Matching Spectral Signatures - EBI-Metabolights/SAFERnmr GitHub Wiki

Matching Problems

A primary reason that annotation is difficult is that it is unclear at which level spectra, or spectral signatures of metabolites should be compared.

Standard matching approaches

Here are some 'levels' at which this could be done:

  • full-resolution spectrum, element-by-element
    • very detailed
    • zero information loss
    • too specific to be practical
    • alignment issue
  • picked peak (resonance) maxima
    • easily computed features
    • very low data size
    • efficient matching algorithms (Hungarian linear assignment) and scoring (Jaccard)
    • not very specific (features only distinguished by chemical shift axis position)
    • alignment issue
  • ML-generated classification and/or feature extraction
    • needs training data
    • can be difficult to interpret
  • fitted peak shapes
    • difficult optimization problem
    • laborious reference database construction

How SAFER does it

SAFER attempts to combine the latter two approaches. It produces dataset-derived hypotheses about feature shapes and positions by employing the STOCSY and STORM ideas, essentially looking for spectral points which form a coherent, consistent shape of intensities across a subset of spectra. It assumes that strongly statistically associated spectral points which are close to one another are likely to be in the same feature, or are at least indistinguishable from a feature in the dataset. It creates a Spectral Association Tag (SAT) from these points and uses these putative features as the basis for matching. If only half of your feature is clearly represented in your spectra, it will only use that part and/or eliminate the spectra in which it wasn't clear(thanks to the STORM approach). If there is overlap across samples, but on average the feature shape is represented, the general shape will be used (thanks to the STOCSY aspect). Thus we use the most specific and complete evidence possible for each feature.

With these features in hand, SAFER attempts to locate their most likely positions in a collection of 'reference' spectra using Fast Fourier Transform-based cross-correlation, then it estimates the feature fit at those positions. This in effect extracts the same feature from the reference spectrum, should it exist. This builds a map between the two sets of spectra (dataset and reference/PCRS).

Matching is not complete at that point, however. For the purpose of annotation, what most users are interested is seeing how the features extracted from the PCRSs (reference spectra) map onto their samples. Since the PCRS signal is likely to be the best representation of the true feature shape, we extract that out (we call this a 'reference-extracted feature', or 'ref-feature'), then fit that directly to the dataset spectra from which the feature was derived. Importantly, because we extracted this feature from those data already, we know the general position to which the ref-feature should be fit. For each dataset spectrum, the ref-feature fit (backfit) is locally optimized and stored. Finally, we now have a spectra matched to references using features (SMRF), which is a map between spectral points in the two datasets.

Note: this mapping is many-to-many, and should not be viewed as a declaration of which spectral points should in fact be compared. The idea is that, on average, the correct comparisons will ultimately outrank incorrect ones and have more 'read depth' so to speak.

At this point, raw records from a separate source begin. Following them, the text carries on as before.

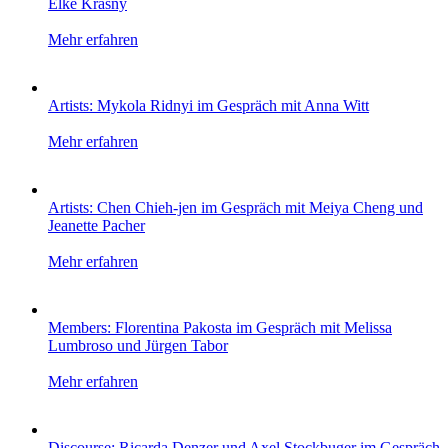
Elke Krasny
Mehr erfahren
Artists: Mykola Ridnyi im Gespräch mit Anna Witt
Mehr erfahren
Artists: Chen Chieh-jen im Gespräch mit Meiya Cheng und
Jeanette Pacher
Mehr erfahren
Members: Florentina Pakosta im Gespräch mit Melissa
Lumbroso und Jürgen Tabor
Mehr erfahren
Discourse: Ricarda Denzer und Axel Stockbuger im Gespräch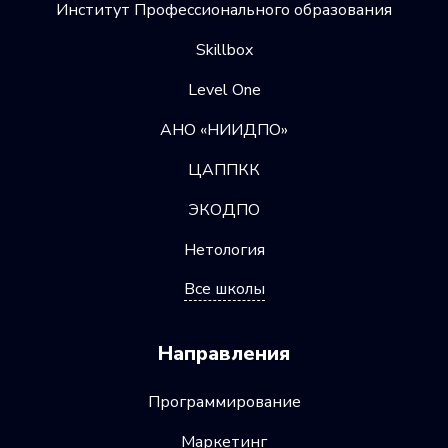
Институт Профессионального образования
Skillbox
Level One
АНО «НИИДПО»
ЦАППКК
ЭКОДПО
Нетология
Все школы
Направления
Программирование
Маркетинг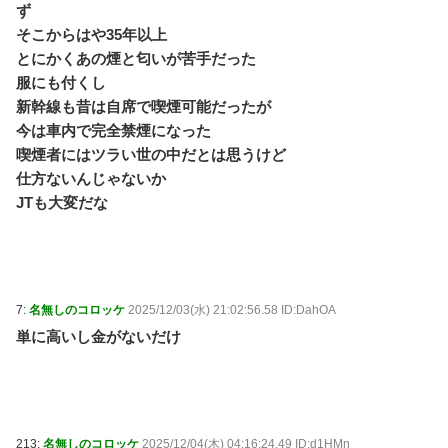
ず
そこからはや35年以上
とにかくあの煙と匂いが苦手だった
服にも付くし
新幹線も昔は自席で喫煙可能だったが
今は車内で完全禁煙になった
喫煙者にはツラい世の中だとは思うけど
仕方ないんじゃないか
JTも大変だな
7:
名無しのコロッケ
2025/12/03(水) 21:02:56.58 ID:DahOA
単に高いし金がないだけ
213:
名無しのコロッケ
2025/12/04(木) 04:16:24.49 ID:d1HMn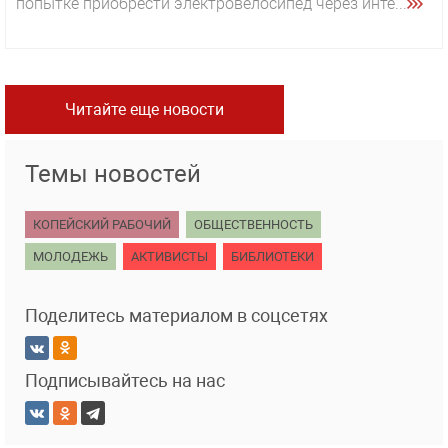
попытке приобрести электровелосипед через инте...
Читайте еще новости
Темы новостей
КОПЕЙСКИЙ РАБОЧИЙ
ОБЩЕСТВЕННОСТЬ
МОЛОДЕЖЬ
АКТИВИСТЫ
БИБЛИОТЕКИ
Поделитесь материалом в соцсетях
Подписывайтесь на нас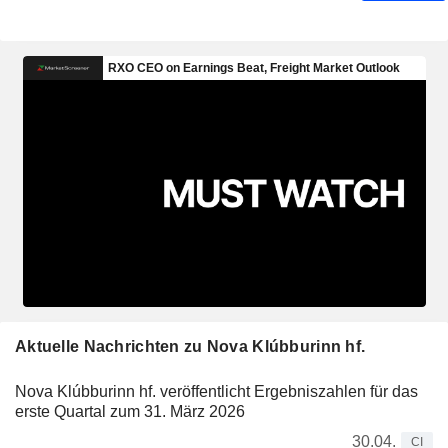
Aktuelle Nachrichten zu Nova Klúbburinn hf.
Nova Klúbburinn hf. veröffentlicht Ergebniszahlen für das
erste Quartal zum 31. März 2026
30.04.
CI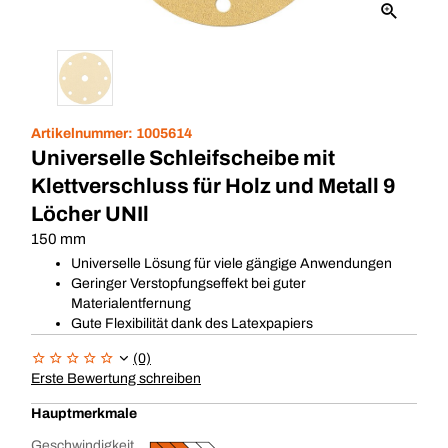
Artikelnummer:
1005614
Universelle Schleifscheibe mit
Klettverschluss für Holz und Metall 9
Löcher UNIl
150 mm
Universelle Lösung für viele gängige Anwendungen
Geringer Verstopfungseffekt bei guter
Materialentfernung
Gute Flexibilität dank des Latexpapiers
(0)
Erste Bewertung schreiben
Hauptmerkmale
Geschwindigkeit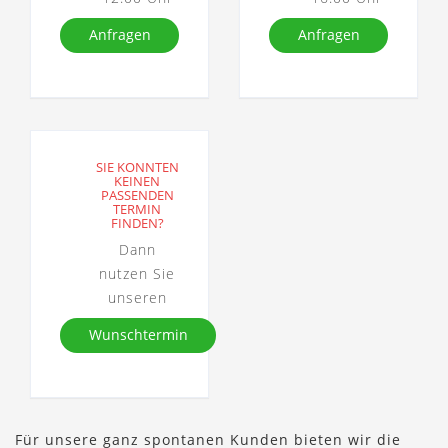
Anfragen
Anfragen
SIE KONNTEN
KEINEN
PASSENDEN
TERMIN
FINDEN?
Dann
nutzen Sie
unseren
Wunschtermin
Für unsere ganz spontanen Kunden bieten wir die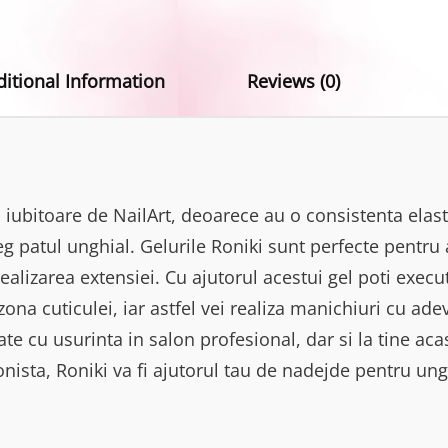
ditional Information
Reviews (0)
 iubitoare de NailArt, deoarece au o consistenta elast
g patul unghial. Gelurile Roniki sunt perfecte pentru
ealizarea extensiei. Cu ajutorul acestui gel poti exec
ona cuticulei, iar astfel vei realiza manichiuri cu ad
zate cu usurinta in salon profesional, dar si la tine acas
nista, Roniki va fi ajutorul tau de nadejde pentru ung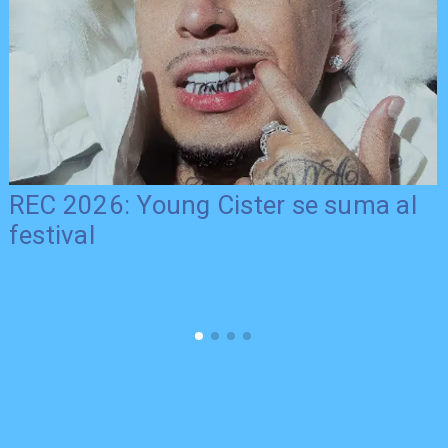
REC 2026: Young Cister se suma al
festival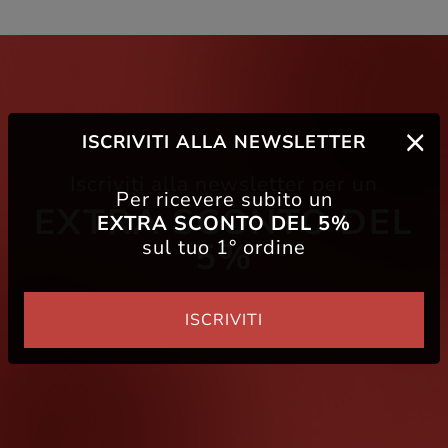
ISCRIVITI ALLA NEWSLETTER
Iscriviti alla newsletter per un
Per ricevere subito un
EXTRA SCONTO DEL
EXTRA SCONTO DEL 5%
sul tuo 1° ordine
5%
ISCRIVITI
Iscriviti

A final note on SATs after matching to reference spectra: these relationships are quite like ESTs or RNA-seq reads being mapped to a reference sequence. Specifically, points in complex reference spectra can be grouped empirically using SATs, as shown for this example of citrate peaks:

This doesn't mean that actual NMR peaks are necessarily always captured by these, but, on average, they could lend guidance on how to decompose segments of the reference spectrum for peak-level dereplication.

Additionally, this approach can, in theory, be extended to any spectrum which shares the chemical shift axis of the dataset...like fraction libraries, or 2Ds like TOCSYs or COSYs.